La déception est immense, mais elle ne doit pas masquer l’essentiel, a affirmé le sélectionneur Mohamed Ouahbi lors de sa conférence de presse mardi 14 juillet où il est largement revenu sur le parcours de ses hommes lors de ce mondial.
Malgré l’élimination aux portes du dernier carré de la Coupe du monde 2026, le Maroc quitte, selon lui, la compétition avec la conviction d’avoir franchi une nouvelle étape dans son ascension parmi les grandes nations du football. Pour le coach , ce parcours confirme que les Lions de l’Atlas disposent d’une génération capable de s’installer durablement au plus haut niveau, à condition de poursuivre les efforts engagés.
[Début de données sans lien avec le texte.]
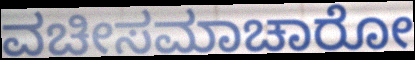
ವಚೀಸಮಾಚಾರೋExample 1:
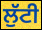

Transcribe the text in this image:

ਲੁੱਟੀ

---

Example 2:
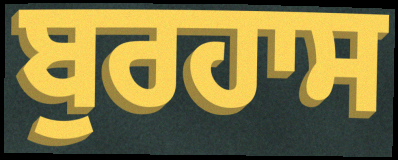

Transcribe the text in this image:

ਬੁਰਹਾਸ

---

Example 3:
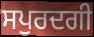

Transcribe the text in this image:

ਸਪੁਰਦਗੀ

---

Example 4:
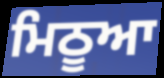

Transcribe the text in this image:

ਮਿਠੂਆ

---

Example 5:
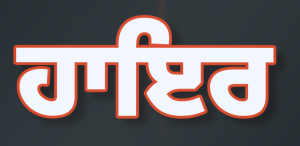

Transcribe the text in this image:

ਹਾਇਰ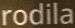
rodila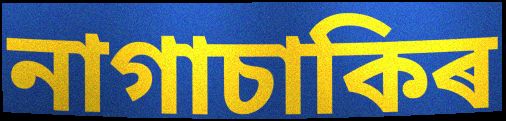
নাগাচাকিৰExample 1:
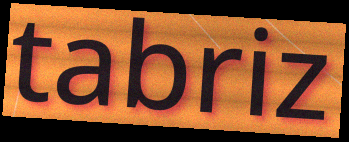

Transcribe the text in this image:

tabriz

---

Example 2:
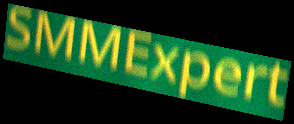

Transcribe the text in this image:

SMMExpert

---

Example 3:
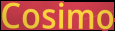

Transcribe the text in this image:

Cosimo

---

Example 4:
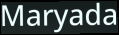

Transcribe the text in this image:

Maryada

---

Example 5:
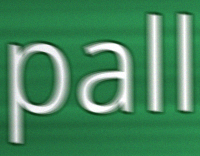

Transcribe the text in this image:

pall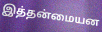
இத்தன்மையன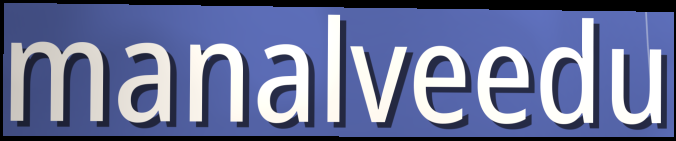
manalveeduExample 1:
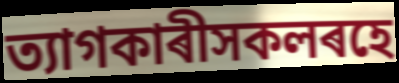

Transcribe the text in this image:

ত্যাগকাৰীসকলৰহে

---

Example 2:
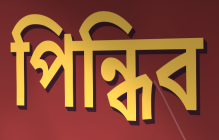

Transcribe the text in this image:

পিন্ধিব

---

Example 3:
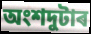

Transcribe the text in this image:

অংশদুটাৰ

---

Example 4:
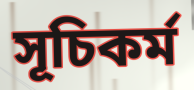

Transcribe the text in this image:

সূচিকৰ্ম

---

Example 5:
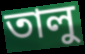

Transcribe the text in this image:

তালুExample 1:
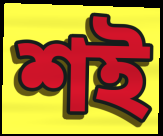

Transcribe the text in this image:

Comme au Qatar en 2022, les Lions ont rivalisé en 2026 avec les grandes nations du football. Mais, contrairement à l’épopée historique de Doha, ils se sont arrêtés cette fois en quarts de finale. Une régression sportive, certes relative, mais qui doit surtout être analysée avec lucidité. Face à la France, les Lions de l’Atlas ont affiché leurs limites offensives. Fatigués, à court d’idées et privés de solutions dans les trente derniers mètres, ils ont été muselés par une équipe de France qui a su fermer tous les espaces. L’absence de véritables joueurs de profondeur, capables de casser les lignes par leurs appels ou leurs accélérations, a cruellement pesé sur le rendement offensif marocain.
Depuis plusieurs années, le Maroc dispose d’excellents défenseurs, révèle des milieux de terrain complets et dispose de latéraux parmi les meilleurs au monde. En revanche, le chantier du poste d’avant-centre demeure ouvert. Les grandes équipes possèdent toujours un ou plusieurs attaquants capables de faire basculer une rencontre sur un geste de classe, un appel intelligent ou une frappe imparable. C’est précisément ce profil qui manque encore aux Lions de l’Atlas..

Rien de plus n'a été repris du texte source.